Records excerpted from a collection:

◆ ◆ ◆

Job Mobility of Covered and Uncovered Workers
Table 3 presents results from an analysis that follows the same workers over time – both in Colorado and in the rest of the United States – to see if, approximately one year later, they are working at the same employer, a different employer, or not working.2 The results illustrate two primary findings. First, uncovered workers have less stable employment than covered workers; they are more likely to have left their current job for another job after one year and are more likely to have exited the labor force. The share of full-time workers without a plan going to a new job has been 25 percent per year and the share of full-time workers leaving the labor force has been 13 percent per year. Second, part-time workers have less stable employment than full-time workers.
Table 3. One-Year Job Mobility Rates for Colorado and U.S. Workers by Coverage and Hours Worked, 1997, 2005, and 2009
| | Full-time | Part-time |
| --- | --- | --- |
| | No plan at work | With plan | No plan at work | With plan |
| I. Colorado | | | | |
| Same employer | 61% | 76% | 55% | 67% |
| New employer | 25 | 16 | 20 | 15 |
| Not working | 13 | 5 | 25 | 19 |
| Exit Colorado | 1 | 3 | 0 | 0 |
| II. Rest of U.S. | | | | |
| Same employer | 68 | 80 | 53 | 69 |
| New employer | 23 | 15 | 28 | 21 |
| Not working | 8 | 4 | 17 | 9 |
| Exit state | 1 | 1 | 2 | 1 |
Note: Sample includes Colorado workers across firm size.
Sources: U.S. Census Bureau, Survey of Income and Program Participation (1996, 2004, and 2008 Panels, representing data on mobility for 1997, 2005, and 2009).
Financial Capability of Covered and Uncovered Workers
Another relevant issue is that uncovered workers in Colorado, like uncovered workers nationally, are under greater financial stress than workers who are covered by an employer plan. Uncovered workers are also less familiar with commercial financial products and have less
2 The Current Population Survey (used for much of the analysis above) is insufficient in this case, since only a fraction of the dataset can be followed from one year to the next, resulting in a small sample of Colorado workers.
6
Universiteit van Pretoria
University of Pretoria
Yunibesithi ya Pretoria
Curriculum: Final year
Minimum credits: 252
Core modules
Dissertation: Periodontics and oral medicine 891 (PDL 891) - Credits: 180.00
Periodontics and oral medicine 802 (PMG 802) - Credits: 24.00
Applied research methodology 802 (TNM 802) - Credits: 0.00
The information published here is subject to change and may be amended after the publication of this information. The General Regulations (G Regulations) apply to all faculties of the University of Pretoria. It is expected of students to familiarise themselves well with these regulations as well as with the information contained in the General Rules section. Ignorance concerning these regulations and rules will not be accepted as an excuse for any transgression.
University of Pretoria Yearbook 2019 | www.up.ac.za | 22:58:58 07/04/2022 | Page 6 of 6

◆ ◆ ◆

EXERCISE BRIEF: Report, from the entries above, each line where "oral" is found.

TASK ANSWER:
Dissertation: Periodontics and oral medicine 891 (PDL 891) - Credits: 180.00
Periodontics and oral medicine 802 (PMG 802) - Credits: 24.00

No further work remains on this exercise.